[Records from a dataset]
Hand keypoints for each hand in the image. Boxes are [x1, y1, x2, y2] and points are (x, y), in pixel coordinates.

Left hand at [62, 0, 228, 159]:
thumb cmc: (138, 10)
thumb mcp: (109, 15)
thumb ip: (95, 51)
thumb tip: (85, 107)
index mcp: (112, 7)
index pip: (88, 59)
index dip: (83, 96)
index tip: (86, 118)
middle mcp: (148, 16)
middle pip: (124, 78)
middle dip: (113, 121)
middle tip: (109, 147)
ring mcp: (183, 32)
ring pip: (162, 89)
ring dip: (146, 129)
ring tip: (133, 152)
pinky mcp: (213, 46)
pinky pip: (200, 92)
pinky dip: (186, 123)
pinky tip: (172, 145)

...

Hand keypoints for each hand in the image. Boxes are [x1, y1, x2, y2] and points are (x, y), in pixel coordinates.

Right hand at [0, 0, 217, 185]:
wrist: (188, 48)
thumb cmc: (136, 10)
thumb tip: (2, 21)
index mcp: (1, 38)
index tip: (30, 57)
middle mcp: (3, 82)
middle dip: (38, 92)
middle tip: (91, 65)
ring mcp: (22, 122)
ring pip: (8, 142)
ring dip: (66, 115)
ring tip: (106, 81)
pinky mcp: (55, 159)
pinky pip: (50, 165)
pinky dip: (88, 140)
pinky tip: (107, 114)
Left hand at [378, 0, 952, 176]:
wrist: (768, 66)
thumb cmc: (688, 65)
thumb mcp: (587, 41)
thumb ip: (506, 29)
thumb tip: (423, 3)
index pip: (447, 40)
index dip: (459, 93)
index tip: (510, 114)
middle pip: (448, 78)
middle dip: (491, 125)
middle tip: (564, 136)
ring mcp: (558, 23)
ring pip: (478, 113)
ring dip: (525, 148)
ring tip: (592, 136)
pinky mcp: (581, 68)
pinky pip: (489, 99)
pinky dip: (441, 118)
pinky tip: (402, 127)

--

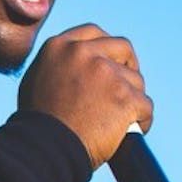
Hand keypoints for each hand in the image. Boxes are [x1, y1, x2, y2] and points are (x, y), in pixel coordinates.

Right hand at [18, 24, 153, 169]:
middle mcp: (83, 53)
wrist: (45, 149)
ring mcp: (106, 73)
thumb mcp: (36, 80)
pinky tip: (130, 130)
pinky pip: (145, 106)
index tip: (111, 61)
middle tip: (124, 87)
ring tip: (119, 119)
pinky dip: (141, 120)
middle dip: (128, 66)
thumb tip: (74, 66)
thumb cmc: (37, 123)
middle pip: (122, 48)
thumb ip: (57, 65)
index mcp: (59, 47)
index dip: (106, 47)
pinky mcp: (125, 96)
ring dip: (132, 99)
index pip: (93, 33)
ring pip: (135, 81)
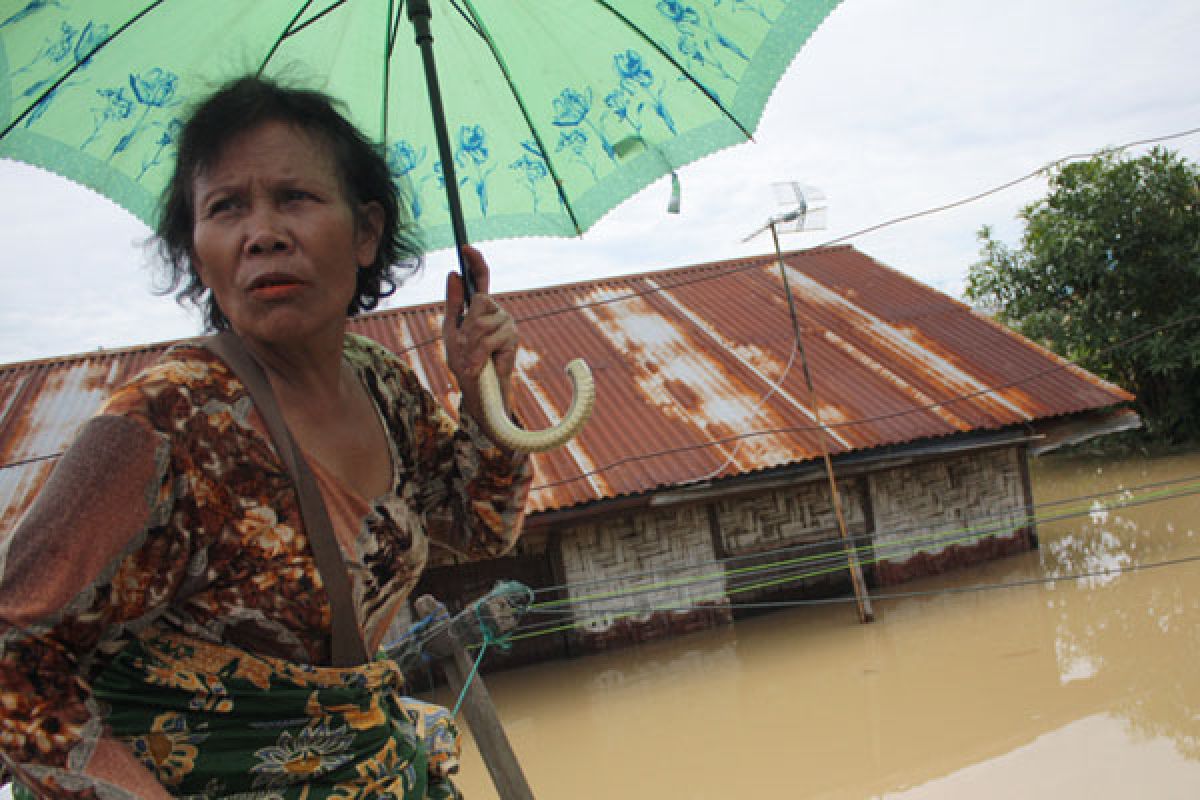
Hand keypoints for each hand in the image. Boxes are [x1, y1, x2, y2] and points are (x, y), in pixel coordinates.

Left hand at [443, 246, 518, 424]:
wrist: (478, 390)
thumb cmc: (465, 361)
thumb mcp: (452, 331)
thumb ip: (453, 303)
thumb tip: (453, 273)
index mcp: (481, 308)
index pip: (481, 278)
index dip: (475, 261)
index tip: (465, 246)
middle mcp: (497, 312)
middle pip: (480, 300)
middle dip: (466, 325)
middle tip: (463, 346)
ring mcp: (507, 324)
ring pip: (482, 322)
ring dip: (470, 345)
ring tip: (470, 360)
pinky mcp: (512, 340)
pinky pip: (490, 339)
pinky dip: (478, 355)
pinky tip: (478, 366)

▸ **What to work on**
Out of the data above, set down the lines from the one with "thumb tip: (2, 21)" to the one with "wrist: (768, 66)", both included, exactly as written and with no additions.

▸ **Written answer**
thumb tip: (2, 21)
index mcp: (1, 38)
index tip: (30, 57)
middle mcp: (3, 82)
middle dip: (38, 92)
middle tip: (91, 65)
ring mcp: (22, 122)
ring pip: (8, 142)
ring dip: (66, 115)
ring tip: (106, 81)
pinky mcp: (55, 159)
pinky pip: (50, 165)
pinky dip: (88, 140)
pinky tip: (107, 114)
Left hand at [378, 0, 952, 176]:
wrist: (768, 66)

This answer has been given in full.